Оставил у нее чемодан с покупками, заглянул в ювелирный отдел. В нем тоже всего было много. Думал, потому, что у людей денег нет, а цены впечатляющие, но оказалось, что при покупке дорогих изделий надо предъявить документ, удостоверяющий личность, чтобы проверили, откуда у тебя такие деньги. У меня в финансовом плане тайн от советской власти нет. Последние месяцы зарплата была тысяча сто рублей. Плюс доплаты за награды, вылеты со «сталинским нарядом», за сбитые самолеты, каждые десять вылетов…
Продавцом была пожилая женщина с выражением смирения на лице. Она больше не ждала от жизни ничего хорошего.
— Скоро в отпуск поеду. Хочу сделать своей невесте подарок. Что-нибудь эдакое, очень дорогое, чтобы ни у кого такого не было, — изобразил я влюбленного павиана.
Продавец кивнула и достала из сейфа красную коробочку, внутри которой на черной материи лежало золотое колье с девятью бриллиантами. Камешки были маленькие и, неверное, не лучшего качества, но и цена всего-то девятнадцать тысяч триста рублей, о чем меня сразу предупредили. До революции такое украшение стоило в два раза дешевле, но рубль был раз в десять крепче, так что не прогадаю.
— Ух, ты! — воскликнул я, как положено советскому лоху. — Беру!
На оставшиеся деньги купил два обручальных кольца семьсот пятидесятой пробы, широкое для невесты, померив на мизинце («Вроде это подойдет») и поуже для себя, и перстенек пятьсот восемьдесят пятой пробы с маленьким изумрудом.

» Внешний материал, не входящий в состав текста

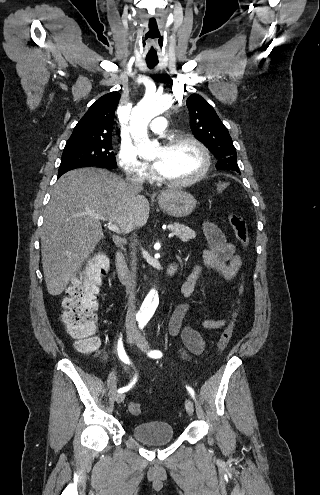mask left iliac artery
<instances>
[{
    "label": "left iliac artery",
    "mask_w": 320,
    "mask_h": 495,
    "mask_svg": "<svg viewBox=\"0 0 320 495\" xmlns=\"http://www.w3.org/2000/svg\"><path fill=\"white\" fill-rule=\"evenodd\" d=\"M147 323V320L146 319H143V320H140L139 321V326L141 329L144 328V326L146 325ZM148 355L152 358H161L162 357V352L160 350H153V351H150V353H148ZM186 389L189 391V393L191 394L192 398L194 399L195 398V395H194V390L189 387V386H186Z\"/></svg>",
    "instance_id": "left-iliac-artery-1"
}]
</instances>
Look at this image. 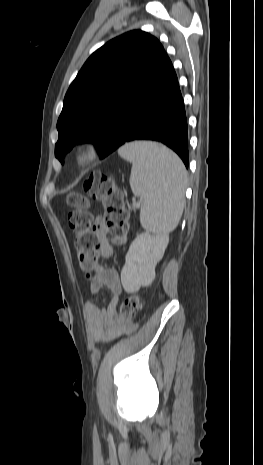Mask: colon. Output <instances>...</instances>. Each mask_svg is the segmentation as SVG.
Here are the masks:
<instances>
[{
	"instance_id": "1",
	"label": "colon",
	"mask_w": 263,
	"mask_h": 465,
	"mask_svg": "<svg viewBox=\"0 0 263 465\" xmlns=\"http://www.w3.org/2000/svg\"><path fill=\"white\" fill-rule=\"evenodd\" d=\"M84 193H72L67 202L72 210L68 215V223L75 234V249L81 271L90 277L98 262V237L95 233V222L88 212L89 198L102 202L104 215L102 223L109 230L113 240L123 244L128 234V212L123 195L114 180L103 173L90 174L83 183ZM140 309V299L131 295L122 303L113 323L120 329L126 328L136 318Z\"/></svg>"
}]
</instances>
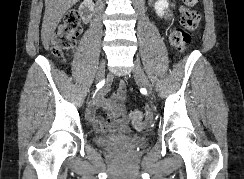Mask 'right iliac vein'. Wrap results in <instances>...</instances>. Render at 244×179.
<instances>
[{
	"label": "right iliac vein",
	"mask_w": 244,
	"mask_h": 179,
	"mask_svg": "<svg viewBox=\"0 0 244 179\" xmlns=\"http://www.w3.org/2000/svg\"><path fill=\"white\" fill-rule=\"evenodd\" d=\"M104 75H105V64L102 63V64L100 65V68H99V71H98V74H97V80L103 78Z\"/></svg>",
	"instance_id": "obj_1"
}]
</instances>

Когда расстегнул шинель, доставая военный билет из кармана гимнастерки, продавец увидела награды и произнесла печально:
— У меня сын погиб на фронте. Артиллеристом был.
— Земля ему пухом! — произнес я и. как бы оправдываясь, что живой, сообщил: — Крайние два боевых вылета сделал неделю назад.
— Храни тебя бог! — не по-советски пожелала женщина.
Я вернулся в ателье, где заказал однобортный френч с открытыми лацканами и отложным воротником, брюки навыпуск и пилотку из остатков материала. Когда снял шинель, чтобы меня обмеряли, и продемонстрировал награды, девчушка на кассе приоткрыла ротик от удивления и восторга. На ее невысоком лобике появилась бегущая строка: «Я вся твоя, только позови!». Сделал вид, что не умею читать.
56
Фэрнбанкс — забытый богом городишко в заднице Аляски, основанный во время золотой лихорадки в начале двадцатого века. Он не дотянул градуса полтора до Полярного круга. Климат сухой, холодный. Жителей тысячи три с половиной, из которых значительную часть составляют военные. Аэродром находится на юго-западной окраине. Рядом с ним нас и поселили в деревянных трехкомнатных домишках с туалетом и душем по четыре человека в каждой комнате. Питались в столовой вместе с американцами, правда, наши всегда сидели особняком. Берешь поднос и идешь вдоль раздатчиков-женщин, которые выдают тебе порцию. Обычно есть выбор из двух-трех блюд. Нашим накладывают больше, компенсируя отсутствие хлеба. Янки едят его мало, в основном в виде бутербродов.